É impressionante a grandeza destas duas torres defensivas assim como a linha de ameias que corre sobre a janela que ilumina o coro.

Na geometria sagrada, todos os traços geométricos têm um significado oculto. Independentemente da unidade de medida usada, os sistemas de proporção usavam os modelos ad quadratum, que tem por base o quadrado como símbolo da terra e dos quatro elementos, e as formas ad triangulum, que derivam do triângulo equilátero como símbolo do ternário divino. [Tim Wallace-Murphy, A Mensagem por Detrás dos Símbolos, p. 127; Verso da Kapa, 2006].

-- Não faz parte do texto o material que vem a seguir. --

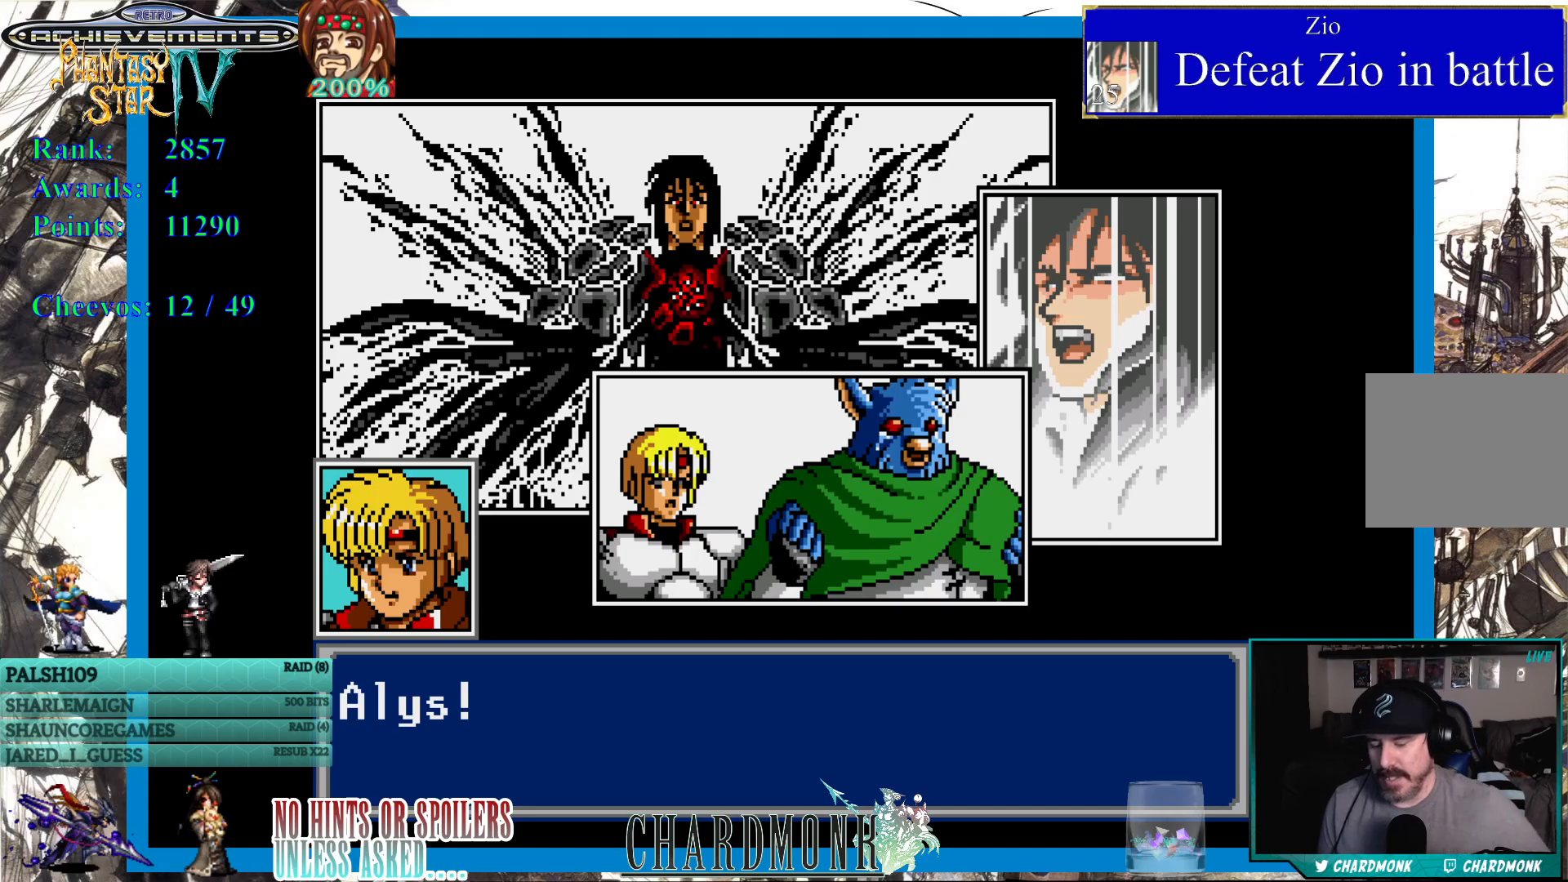
{"buttons": [], "left_stick": "center", "right_stick": "center", "events": []}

O modelo ad quadratum tem por base o quadrado (na geometria plana), e a pirâmide de quatro faces (na geometria espacial). O quadrado é o símbolo do mundo visível, com as suas três dimensões, aquele em que decorre a nossa evolução espiritual. Mas o ser humano tem latente a possibilidade de conhecer outras dimensões ainda insuspeitadas para o homem comum. [Nota. MH, CRC, p. 155] De facto, existem outros planos de consciência, coexistentes com o mundo físico e que se interpenetram. Essas realidades vão desde as quatro dimensões até às sete dimensões. Nessas dimensões, a noção corrente do tempo e de espaço dilui-se completamente. Essa realidade está relatada no que nos diz aquele episódio bíblico que descreve o “arrebatamento” de Elias, que “subiu” ao céu “sem morrer” (2 Rs 2, 11).

Se a Terra é representada pelo quadrado (e pelo cubo), já o Céu é simbolizado pelo círculo (e pela esfera) tendo ambos um simbolismo análogo ao do esquadro e do compasso, pelo que o formato quadrangular das torres, associado ao grande óculo que se encontra por cima do janelão gótico com oito luzes, não pode senão referir-se à passagem do estado humano, representado pela Terra mas sim ao estado supra-humano representado pelo Céu (ou pelos céus). Isto é: refere-se à passagem que vai desde o domínio dos “mistérios menores” para o domínio dos “mistérios maiores”[Nota. MH, CRC,  p. 327].

Na união entre o quadrado e o círculo está simbolizada uma figura única que se realiza na chamada “quadratura do círculo”. O esquadro e o compasso têm um simbolismo equivalente quando sobrepostos. [Nota. Lima de Freitas, Almada e o Número, p. 125; Arcádia, 1997].

Como o círculo simboliza a esfera celeste, e o quadrado o plano terrestre, representam estes símbolos, quando unidos, a unidade da manifestação divina. Na realidade, o quadrado, como símbolo do terreno, não é o exato oposto do plano celestial, mas sim uma manifestação divina porque a Terra não está separada do Céu! Voltaremos a este assunto quando analisarmos o zimbório…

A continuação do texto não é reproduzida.